SOX is now generally reviled.  It is said to impose draconian requirements that are expensive to implement without actually fixing the underlying problems.  No one, including its original proponents, are currently big fans of SOX.  How did this come to be?  Here's where I point my finger at the current system.

SOX tried to do big complicated things.  Enron proved that there were big problems that needed to be fixed and most people believed that the fixes would be complicated.  Lobbyists know how the system works.  They know that sometimes there is an avalanche coming down the mountain and you just can't stop it.  But you can divert it.  So lobbyists, when confronted with an avalanche, don't try to stop it.  They try to divert it.  They know that no one gets points for working through the fine print and figuring out what it means.  So instead of trying to stop things they cause complex provisions to be added.  There is always some ostensible reason for replacing a simple provision with a complex one.  But the complexity makes it easy to insert loopholes into the bill.  The loopholes allow people in the know (the lobbyist's clients, for instance) to continue to do what they want to.  This strategy goes by the name of the "swiss cheese" strategy.  Make sure there are enough holes inside the cheese so that apparently solid cheese is actually filled with air.

This "swiss cheese" strategy always works.  It has been used successfully for decades by the National Rifle Association to make sure that Federal gun control legislation is ineffective.  Many other laws that appear tough on the outside have been hollowed out by lobbyists from all parts of the political spectrum.  Business lobbyists are perhaps better at it than others but everyone uses it.  There are literally thousands of provisions in the Federal Tax Code that benefit a single company.  No one takes the time to work through all the provisions of a thousand page bill to figure out where the loopholes are and, more importantly, who benefits from them.  This is because no one cares very much when something like this is exposed.  And removing the loophole is nearly impossible.  The beneficiary of the loophole will spend a lot of time and money defending it.  Every one else eventually decides closing the loophole is too much trouble and moves on.

It would be nice if the "reduce regulations" Republicans were serious about this.  Vast numbers of regulations are in place to benefit a single individual or company.  We'd probably all be better off if these regulations (and the single beneficiary laws they are often based on) were eliminated.  But the Republicans have never actually done this.  Instead they go after regulations like "clean air" and "clean water" that benefit citizens but make it harder for businesses to make a buck.

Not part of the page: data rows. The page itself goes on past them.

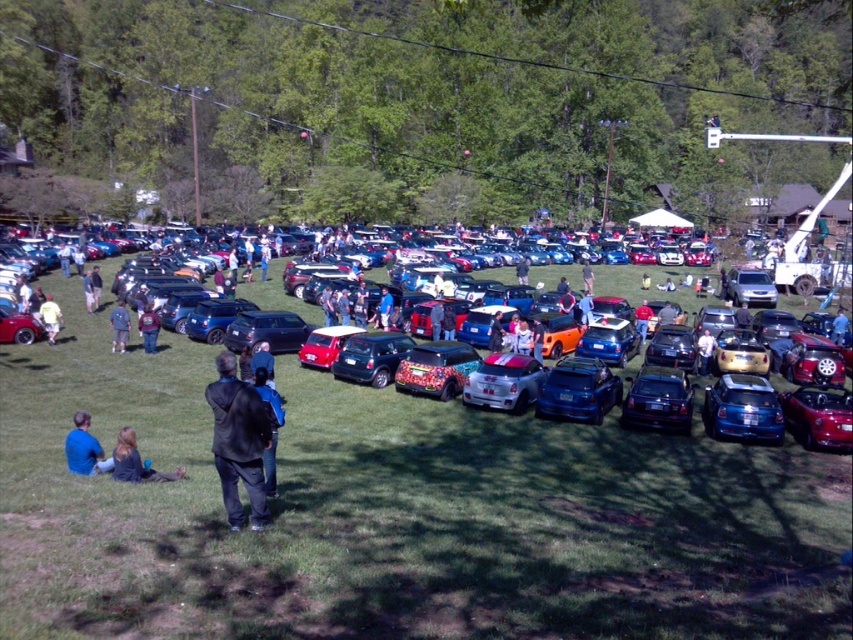
Question: In this image, where is black leather jacket at lower center located relative to denim jacket at lower left?

Choices:
 (A) right
 (B) left

Answer: (A)

Question: Which of the following is the closest to the observer?

Choices:
 (A) (775, 392)
 (B) (125, 449)

Answer: (B)

Question: Is glossy blue car at center bigger than maroon fabric shirt at center?

Choices:
 (A) no
 (B) yes

Answer: (B)

Question: Does blue fabric shirt at lower left appear over yellow shirt at center?

Choices:
 (A) yes
 (B) no

Answer: (B)

Question: Among these points, which one is farthest from the camera?

Choices:
 (A) (277, 416)
 (B) (170, 349)
 (C) (741, 404)
 (D) (711, 356)

Answer: (B)

Question: Which point is closer to the camera?

Choices:
 (A) glossy black car at center
 (B) blue fabric shirt at lower left
 (C) matte black car at center

Answer: (B)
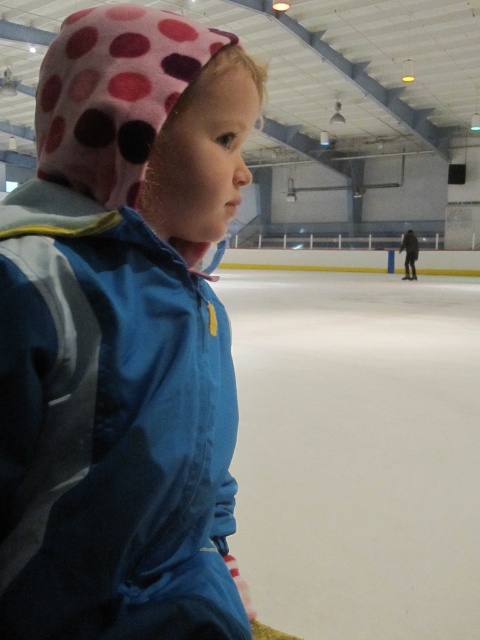
You are at the ice rink and want to locate the blue fabric jacket at left. According to the coordinates provided, where should you look to find it?

The blue fabric jacket at left is located at point 0.658 on the x axis and 0.225 on the y axis.

You are a photographer trying to capture the child in the blue fabric jacket at left and the white smooth ice at center. From your current position, which object is closer to you?

The blue fabric jacket at left is closer to you because it is positioned in front of the white smooth ice at center.

You are a photographer setting up a shot of the blue fabric jacket at left and the white smooth ice at center. Which object should you focus on first if you want to capture both in one frame without moving the camera?

The blue fabric jacket at left is shorter than the white smooth ice at center, so you should focus on the blue fabric jacket at left first to ensure both are in focus since it is closer to the camera.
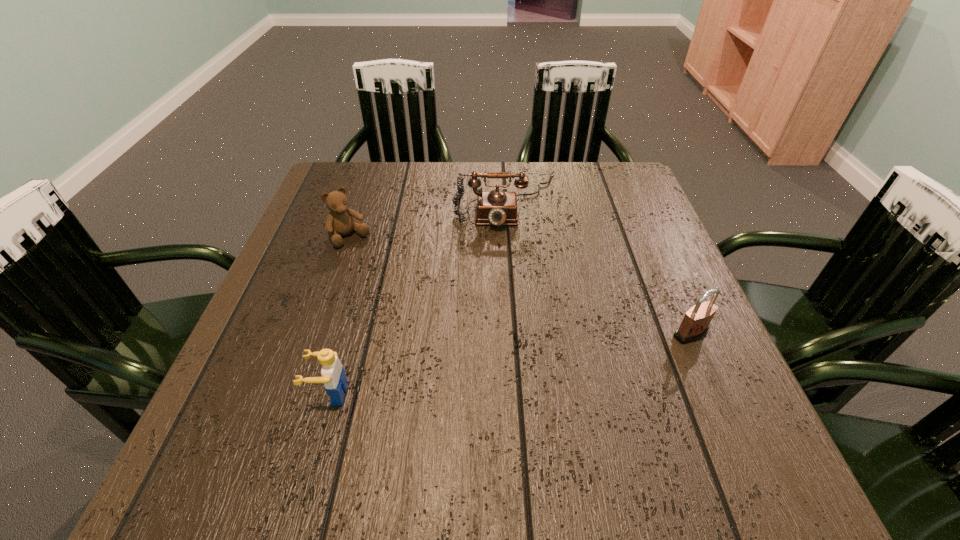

As I indicated, even the proponents of SOX see that it has serious problems.  In actuality it doesn't work very well due to all the swiss cheese it contains.  The obvious thing for supporters to do would be to undertake a substantial revision to SOX to make it more effective and less needlessly burdensome.  The problem is that they are afraid.  They are afraid that if they make a major effort to fix SOX the lobbyists will swoop in and create even more swiss cheese making things even worse than the bad present situation.  So they decide that their best option is to just leave things alone.  And they are right.  And the fact that they are right perfectly illustrates what is wrong with the current system.  The system needs to be changed so that the "swiss cheese" strategy stops being a strategy that always works.